Schattierungen auf Figuren oder Hintergründen werden oft mit weißen Schraffuren gemacht, die Schlagschatten der Figuren selber sind kräftig und wirken fast immer wie mit Spotlights beleuchtete Sets.
Ebenso beispielhaft für die überzeugende Wirkung des Stils sind die Off-Erzähler-Boxen, die witzig, charmant und genügend rauchig düstere Atmosphäre zugleich bieten. Der Zeichner bedient sich außerdem solch ikonischen Bildern, wie der Indiana Jones typischen roten Reiselinie, die über den Globus gezogen wird.

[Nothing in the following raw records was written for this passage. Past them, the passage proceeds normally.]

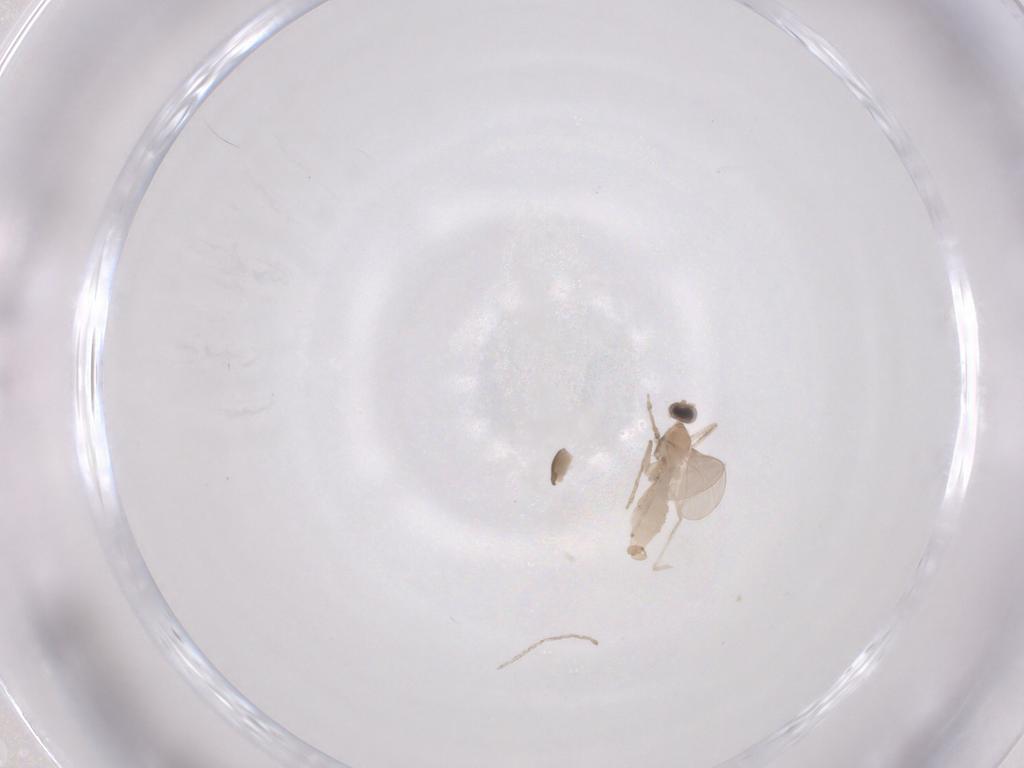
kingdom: Animalia
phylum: Arthropoda
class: Insecta
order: Diptera
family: Cecidomyiidae
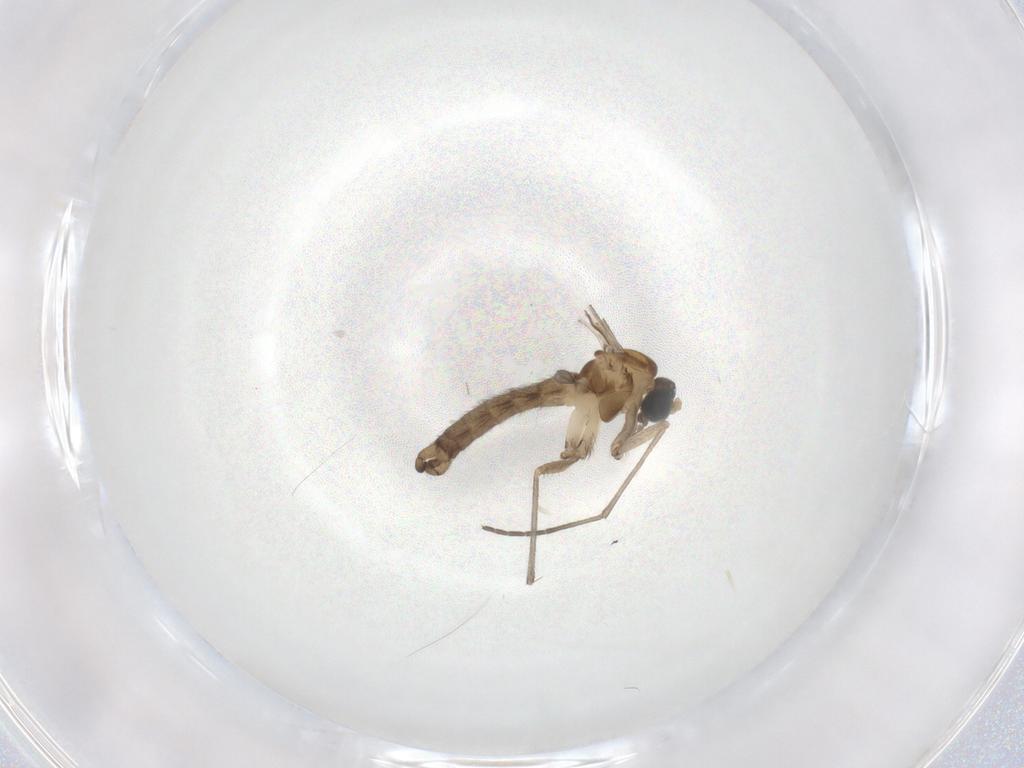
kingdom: Animalia
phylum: Arthropoda
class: Insecta
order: Diptera
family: Sciaridae
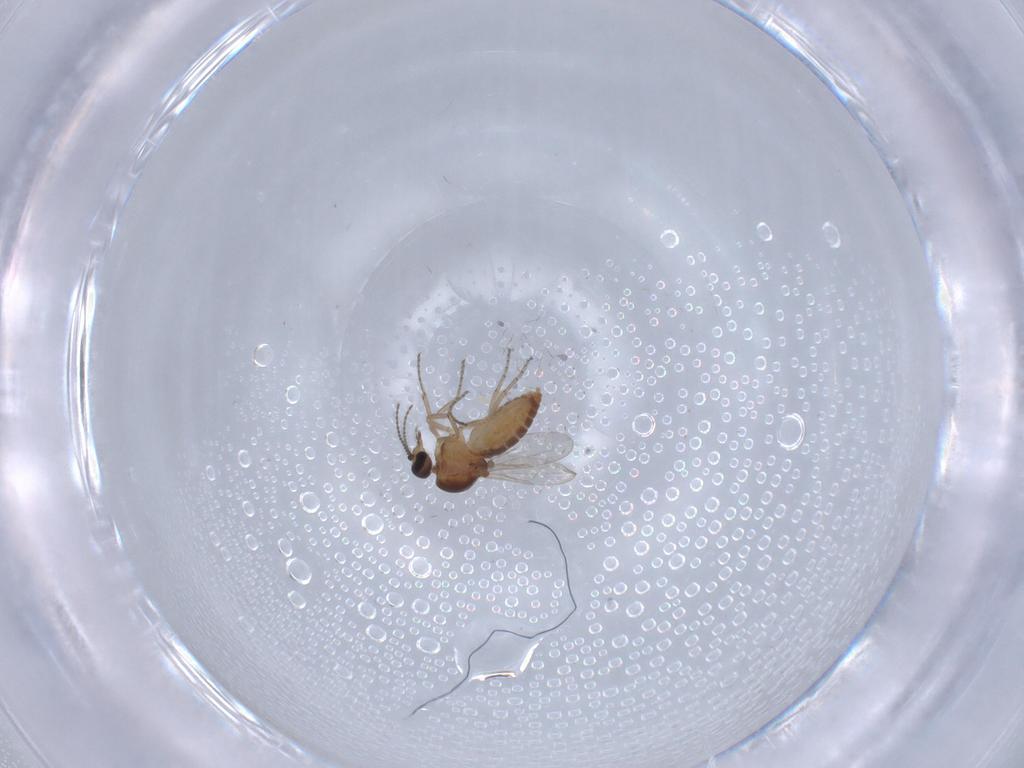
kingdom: Animalia
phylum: Arthropoda
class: Insecta
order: Diptera
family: Ceratopogonidae
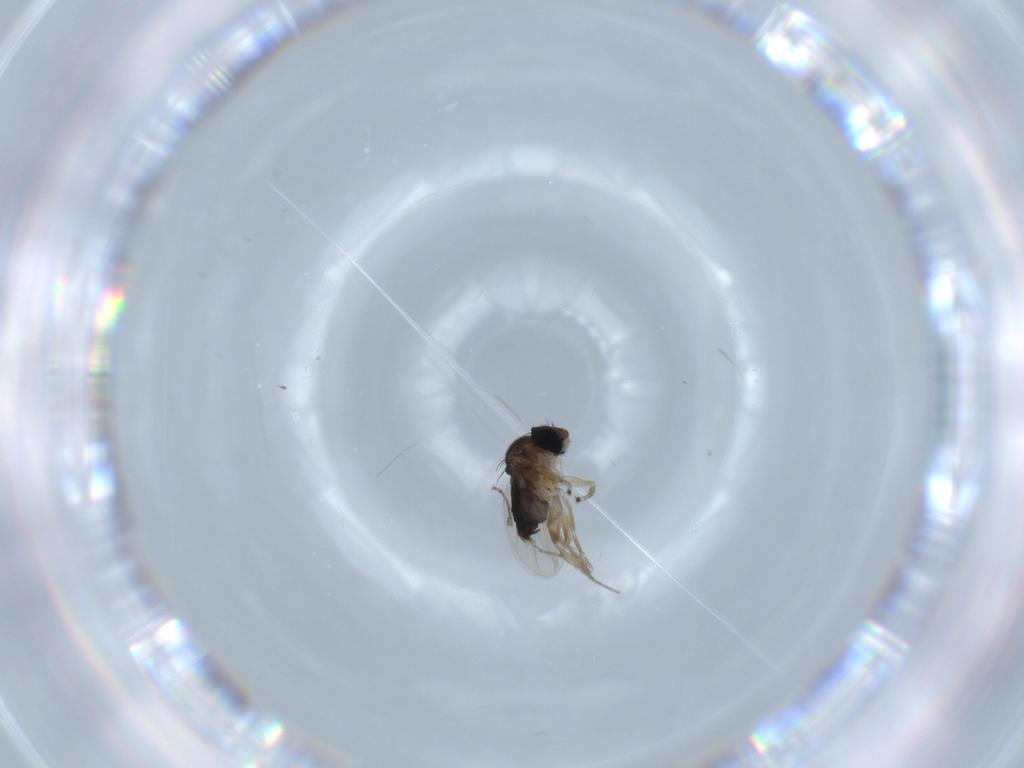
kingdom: Animalia
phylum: Arthropoda
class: Insecta
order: Diptera
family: Phoridae
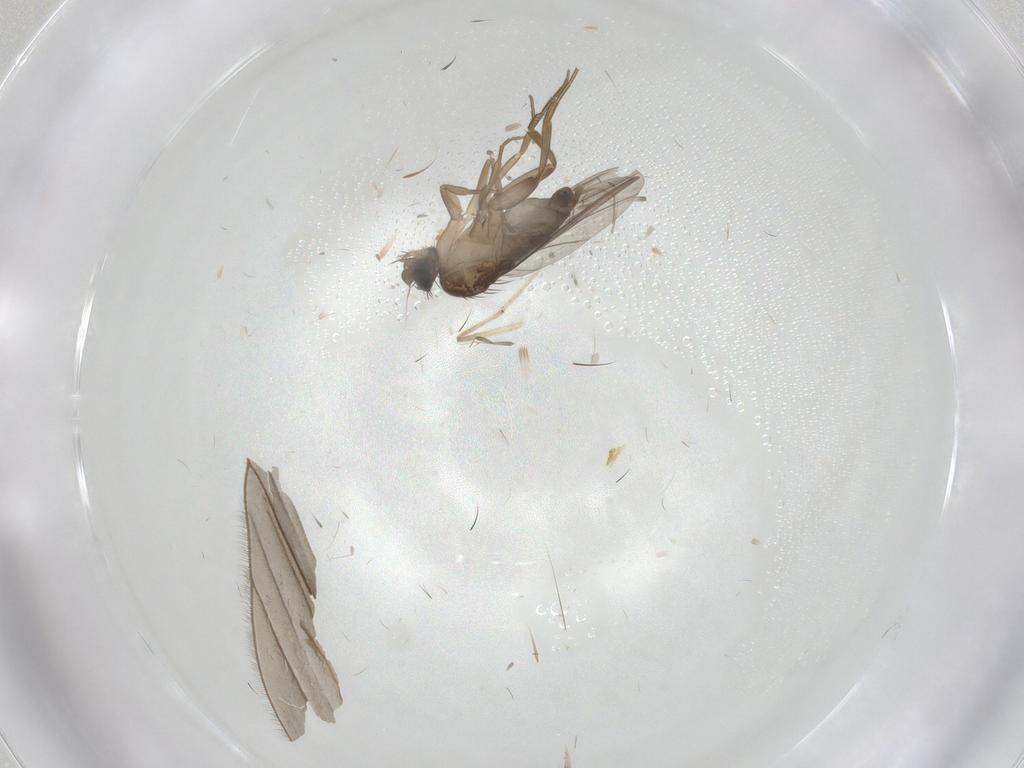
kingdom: Animalia
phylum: Arthropoda
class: Insecta
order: Diptera
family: Phoridae
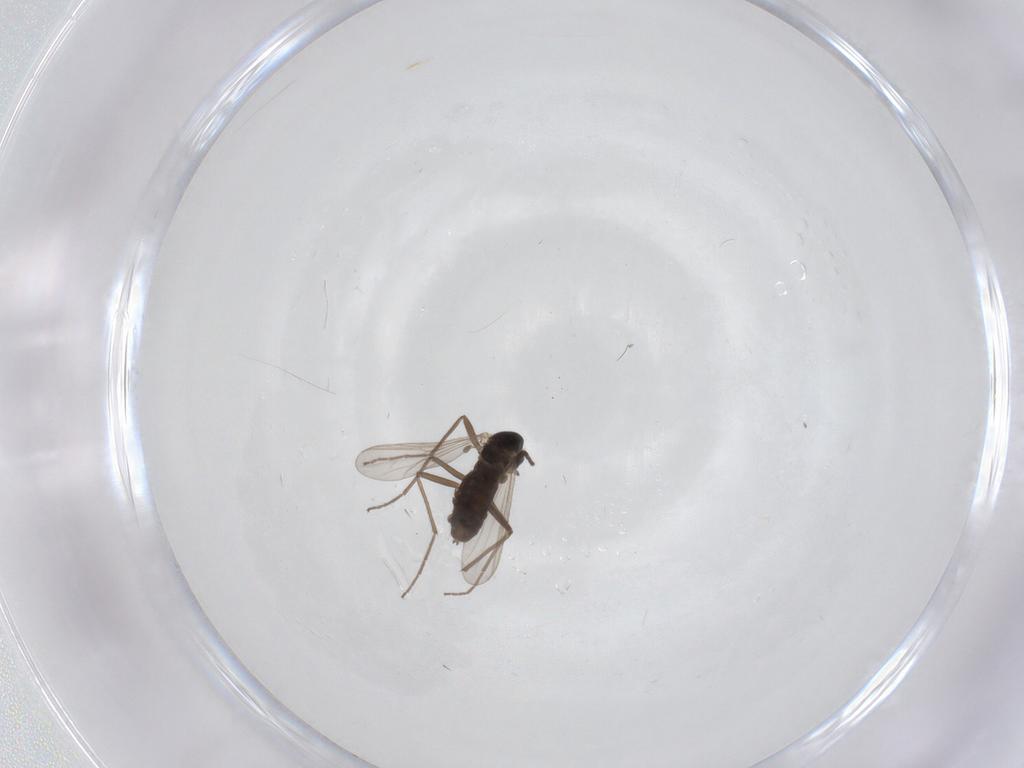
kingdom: Animalia
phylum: Arthropoda
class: Insecta
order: Diptera
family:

Untypisch für Spider-Man ist der häufige Gebrauch von Handfeuerwaffen, die wiederum stilprägend sind für die Filme und Geschichten der amerikanischen Noir-Filme. Auch auffallend ist die häufige Verwendung des klassischen Spider-Man Credos, das der Held offensichtlich selber nicht mehr hören kann, da er entweder den Raum verlässt, während andere ihm etwas von Verantwortung und Kraft erzählen wollen oder sogar so antwortet:
Dr. Bergmann: „Wissen Sie, was man sagt, Mr. Parker? Mit großer Kraft—„
Spider-Man Noir Berlin bis Bablyson, Panini Comics
Parker: „kommt großer Hunger. Ein Freund hat ˋne Dogge. Bye-bye, Doc.“
und geht.
Kritik
Die Geschichte um den Detektiv Peter Parker und seine Reise von „Berlin bis Babylon“ ist witzig, gut erzählt, aber sehr einfach zu durchschauen und es bleibt bis auf einige Sprüche wenig davon hängen. Es kratzt an der Oberfläche von Spider-Man üblichen Themen und möchte offensichtlich mehr Noir-Feeling präsentieren, was dafür leider auch nur oberflächlich umgesetzt wird.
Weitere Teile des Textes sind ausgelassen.